Most of Dorah’s face was burnt off‚ leaving her without lips‚ eyes and a nose.

“Dorah had gone to a creche and she had come to the end of the creche [period] and they said now she can go and I asked them‚ ‘go where’ and they said that is up to the parent‚” Jones recalls.

She went in search for a school for Dorah‚ approaching both mainstream schools and for those for learners needing specialised care.

“What we quickly worked out is that often the schools are not particularly brilliant but you may have one or two brilliant teachers within them‚” says Jones.

Dorah landed in a school where she was in a class mixed with children who had a variety of disabilities.

Her teacher did all she could to accommodate Dorah but not everyone was so understanding.

“The pupils got quite used to the idea that if Dorah's nose comes off‚ we take it‚ re-glue it and give it time to dry in the sun and she sticks it on again but the adults were different‚” Jones said.

A short while later‚ things took a turn for the worse and Dorah was no longer welcome at the school.

The department of education tried to put her in another school with children who had various levels of mental disability.

Jones said she went there one day without the department officials and "found children colouring in pictures of people in biblical costumes.

“I asked what are they actually learning and they couldn't answer that and it became apparent that they had no provision for children who could not see."

She didn't take Dorah to the school.

By 2003‚ she had successfully opened her own school which would cater not only for Dorah but for other children who were at times rejected by society because of their injuries or disabilities.

Fifteen years later and the school has three teachers and five tutors and accommodates anything between 25 and 30 children.

Some of the children travel all the way from Ekurhuleni.

On Tuesday‚ Jones was still getting calls from parents who were desperate to find places for their children.

“I received a call from Witbank from a parent who has a 14-year-old who is blind and does not speak and has never been to school‚” she said.

Unfortunately‚ they couldn’t take the pupil in.

The school teaches everything from Braille‚ mathematics‚ life skills and even philosophy.

It is also a safe place‚ especially for the young girls who are blind‚ Jones said.

"How are they going to fight off an assailant?
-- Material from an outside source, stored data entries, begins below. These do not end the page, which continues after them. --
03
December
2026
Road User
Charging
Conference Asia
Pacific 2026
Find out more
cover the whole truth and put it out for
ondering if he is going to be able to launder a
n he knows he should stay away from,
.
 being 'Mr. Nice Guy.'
How are they going to report it if a person tried to hurt them? How would they phone someone for help?” she asked.

Each Friday evening‚ some of the children who stay with Jones as boarders take a walk to the Shell petrol station in Auckland Park where they hand out food to the homeless.

Jones says if anything‚ this teaches them to have empathy for those who are in difficult situations and it makes them realise how fortunate they are to have all they do‚ despite their disabilities.

But sadly‚ South Africa is just not built to cater for those living with disabilities.

Explaining this‚ Jones says: “Overseas‚ all medicine has Braille on it so when you buy your Panado‚ you can tell its Panado but we don't have it here.”

But Jones maintains that she will continue playing her part in advocating for those who cannot do so themselves.